━━━━━ AVAILABLE DATA

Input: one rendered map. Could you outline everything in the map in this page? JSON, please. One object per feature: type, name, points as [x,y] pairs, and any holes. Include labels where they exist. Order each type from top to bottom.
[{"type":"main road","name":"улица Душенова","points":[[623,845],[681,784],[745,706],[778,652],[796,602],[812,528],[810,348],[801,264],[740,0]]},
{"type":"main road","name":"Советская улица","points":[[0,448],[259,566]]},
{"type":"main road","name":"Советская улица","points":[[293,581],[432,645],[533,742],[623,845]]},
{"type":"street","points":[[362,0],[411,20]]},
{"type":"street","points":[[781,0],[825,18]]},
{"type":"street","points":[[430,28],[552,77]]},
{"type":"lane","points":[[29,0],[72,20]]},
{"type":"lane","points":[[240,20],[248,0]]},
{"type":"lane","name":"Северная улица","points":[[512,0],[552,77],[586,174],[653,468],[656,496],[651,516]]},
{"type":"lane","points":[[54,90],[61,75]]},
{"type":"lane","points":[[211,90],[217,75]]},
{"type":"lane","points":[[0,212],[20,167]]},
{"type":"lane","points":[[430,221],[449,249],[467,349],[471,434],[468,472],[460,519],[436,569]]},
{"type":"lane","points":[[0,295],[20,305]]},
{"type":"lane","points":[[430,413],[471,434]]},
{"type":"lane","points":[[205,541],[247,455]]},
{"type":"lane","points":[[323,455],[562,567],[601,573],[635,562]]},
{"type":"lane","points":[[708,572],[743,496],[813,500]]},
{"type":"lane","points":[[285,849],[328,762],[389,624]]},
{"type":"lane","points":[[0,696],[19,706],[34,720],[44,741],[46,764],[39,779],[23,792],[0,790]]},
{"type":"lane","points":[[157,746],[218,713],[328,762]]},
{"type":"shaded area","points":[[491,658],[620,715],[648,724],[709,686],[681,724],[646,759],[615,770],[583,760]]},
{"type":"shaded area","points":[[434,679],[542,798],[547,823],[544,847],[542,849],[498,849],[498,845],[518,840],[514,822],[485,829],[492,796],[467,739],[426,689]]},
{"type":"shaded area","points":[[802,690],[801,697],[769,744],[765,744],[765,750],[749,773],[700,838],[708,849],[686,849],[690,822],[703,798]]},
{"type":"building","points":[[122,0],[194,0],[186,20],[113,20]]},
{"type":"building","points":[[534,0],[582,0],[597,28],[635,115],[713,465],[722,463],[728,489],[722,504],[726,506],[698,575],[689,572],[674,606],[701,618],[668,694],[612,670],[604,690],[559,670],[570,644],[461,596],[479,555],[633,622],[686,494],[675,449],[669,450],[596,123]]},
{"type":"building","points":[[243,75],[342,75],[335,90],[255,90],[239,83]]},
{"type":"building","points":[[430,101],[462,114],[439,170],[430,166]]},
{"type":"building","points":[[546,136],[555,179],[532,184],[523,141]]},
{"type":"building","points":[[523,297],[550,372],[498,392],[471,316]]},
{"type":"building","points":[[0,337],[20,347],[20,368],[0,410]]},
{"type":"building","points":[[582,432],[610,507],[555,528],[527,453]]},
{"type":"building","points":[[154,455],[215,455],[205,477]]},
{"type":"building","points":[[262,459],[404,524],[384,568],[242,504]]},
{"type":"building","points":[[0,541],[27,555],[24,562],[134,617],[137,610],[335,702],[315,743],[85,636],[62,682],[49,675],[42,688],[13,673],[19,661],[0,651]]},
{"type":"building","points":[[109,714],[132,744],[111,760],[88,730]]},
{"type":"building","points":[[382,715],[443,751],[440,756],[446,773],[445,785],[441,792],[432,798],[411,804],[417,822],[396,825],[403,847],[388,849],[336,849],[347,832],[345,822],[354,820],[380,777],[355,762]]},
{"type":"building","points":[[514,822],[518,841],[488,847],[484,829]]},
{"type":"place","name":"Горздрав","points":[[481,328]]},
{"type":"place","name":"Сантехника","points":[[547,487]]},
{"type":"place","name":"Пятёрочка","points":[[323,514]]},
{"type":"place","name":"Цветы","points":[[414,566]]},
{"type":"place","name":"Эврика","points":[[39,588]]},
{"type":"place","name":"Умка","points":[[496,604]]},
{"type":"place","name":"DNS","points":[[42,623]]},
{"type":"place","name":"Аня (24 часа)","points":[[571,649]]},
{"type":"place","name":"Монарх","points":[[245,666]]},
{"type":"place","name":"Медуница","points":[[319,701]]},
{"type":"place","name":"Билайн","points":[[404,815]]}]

━━━━━━━━━━

■ WHAT IS BEING ASKED: Output every record above in full, exactly as it reads.

■ TASK ANSWER:
Input: one rendered map. Could you outline everything in the map in this page? JSON, please. One object per feature: type, name, points as [x,y] pairs, and any holes. Include labels where they exist. Order each type from top to bottom.
[{"type":"main road","name":"улица Душенова","points":[[623,845],[681,784],[745,706],[778,652],[796,602],[812,528],[810,348],[801,264],[740,0]]},
{"type":"main road","name":"Советская улица","points":[[0,448],[259,566]]},
{"type":"main road","name":"Советская улица","points":[[293,581],[432,645],[533,742],[623,845]]},
{"type":"street","points":[[362,0],[411,20]]},
{"type":"street","points":[[781,0],[825,18]]},
{"type":"street","points":[[430,28],[552,77]]},
{"type":"lane","points":[[29,0],[72,20]]},
{"type":"lane","points":[[240,20],[248,0]]},
{"type":"lane","name":"Северная улица","points":[[512,0],[552,77],[586,174],[653,468],[656,496],[651,516]]},
{"type":"lane","points":[[54,90],[61,75]]},
{"type":"lane","points":[[211,90],[217,75]]},
{"type":"lane","points":[[0,212],[20,167]]},
{"type":"lane","points":[[430,221],[449,249],[467,349],[471,434],[468,472],[460,519],[436,569]]},
{"type":"lane","points":[[0,295],[20,305]]},
{"type":"lane","points":[[430,413],[471,434]]},
{"type":"lane","points":[[205,541],[247,455]]},
{"type":"lane","points":[[323,455],[562,567],[601,573],[635,562]]},
{"type":"lane","points":[[708,572],[743,496],[813,500]]},
{"type":"lane","points":[[285,849],[328,762],[389,624]]},
{"type":"lane","points":[[0,696],[19,706],[34,720],[44,741],[46,764],[39,779],[23,792],[0,790]]},
{"type":"lane","points":[[157,746],[218,713],[328,762]]},
{"type":"shaded area","points":[[491,658],[620,715],[648,724],[709,686],[681,724],[646,759],[615,770],[583,760]]},
{"type":"shaded area","points":[[434,679],[542,798],[547,823],[544,847],[542,849],[498,849],[498,845],[518,840],[514,822],[485,829],[492,796],[467,739],[426,689]]},
{"type":"shaded area","points":[[802,690],[801,697],[769,744],[765,744],[765,750],[749,773],[700,838],[708,849],[686,849],[690,822],[703,798]]},
{"type":"building","points":[[122,0],[194,0],[186,20],[113,20]]},
{"type":"building","points":[[534,0],[582,0],[597,28],[635,115],[713,465],[722,463],[728,489],[722,504],[726,506],[698,575],[689,572],[674,606],[701,618],[668,694],[612,670],[604,690],[559,670],[570,644],[461,596],[479,555],[633,622],[686,494],[675,449],[669,450],[596,123]]},
{"type":"building","points":[[243,75],[342,75],[335,90],[255,90],[239,83]]},
{"type":"building","points":[[430,101],[462,114],[439,170],[430,166]]},
{"type":"building","points":[[546,136],[555,179],[532,184],[523,141]]},
{"type":"building","points":[[523,297],[550,372],[498,392],[471,316]]},
{"type":"building","points":[[0,337],[20,347],[20,368],[0,410]]},
{"type":"building","points":[[582,432],[610,507],[555,528],[527,453]]},
{"type":"building","points":[[154,455],[215,455],[205,477]]},
{"type":"building","points":[[262,459],[404,524],[384,568],[242,504]]},
{"type":"building","points":[[0,541],[27,555],[24,562],[134,617],[137,610],[335,702],[315,743],[85,636],[62,682],[49,675],[42,688],[13,673],[19,661],[0,651]]},
{"type":"building","points":[[109,714],[132,744],[111,760],[88,730]]},
{"type":"building","points":[[382,715],[443,751],[440,756],[446,773],[445,785],[441,792],[432,798],[411,804],[417,822],[396,825],[403,847],[388,849],[336,849],[347,832],[345,822],[354,820],[380,777],[355,762]]},
{"type":"building","points":[[514,822],[518,841],[488,847],[484,829]]},
{"type":"place","name":"Горздрав","points":[[481,328]]},
{"type":"place","name":"Сантехника","points":[[547,487]]},
{"type":"place","name":"Пятёрочка","points":[[323,514]]},
{"type":"place","name":"Цветы","points":[[414,566]]},
{"type":"place","name":"Эврика","points":[[39,588]]},
{"type":"place","name":"Умка","points":[[496,604]]},
{"type":"place","name":"DNS","points":[[42,623]]},
{"type":"place","name":"Аня (24 часа)","points":[[571,649]]},
{"type":"place","name":"Монарх","points":[[245,666]]},
{"type":"place","name":"Медуница","points":[[319,701]]},
{"type":"place","name":"Билайн","points":[[404,815]]}]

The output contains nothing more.